What needs to be done
Every line from the top of the records below through the one containing "5 août 2026" must be copied exactly, and the pictures must not be.

(Dataset items)
------------------------
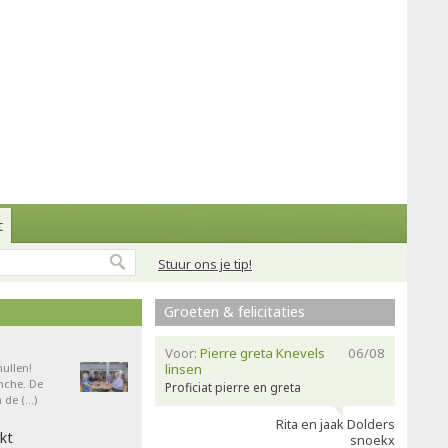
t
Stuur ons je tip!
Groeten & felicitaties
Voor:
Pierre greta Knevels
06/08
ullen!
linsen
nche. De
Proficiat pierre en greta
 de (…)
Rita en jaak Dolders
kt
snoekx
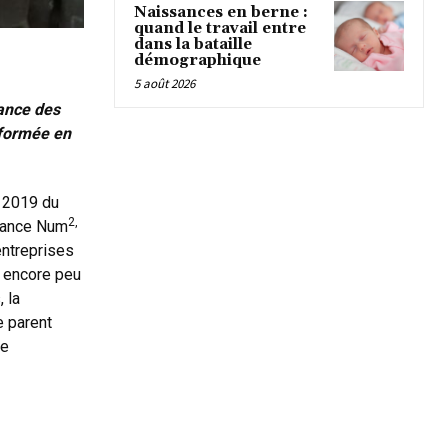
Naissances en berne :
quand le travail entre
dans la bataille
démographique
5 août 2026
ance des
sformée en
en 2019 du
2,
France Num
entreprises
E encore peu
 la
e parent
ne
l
------------------------
Solution to the problem
t
Stuur ons je tip!
Groeten & felicitaties
Voor:
Pierre greta Knevels
06/08
ullen!
linsen
nche. De
Proficiat pierre en greta
 de (…)
Rita en jaak Dolders
kt
snoekx
Naissances en berne :
quand le travail entre
dans la bataille
démographique
5 août 2026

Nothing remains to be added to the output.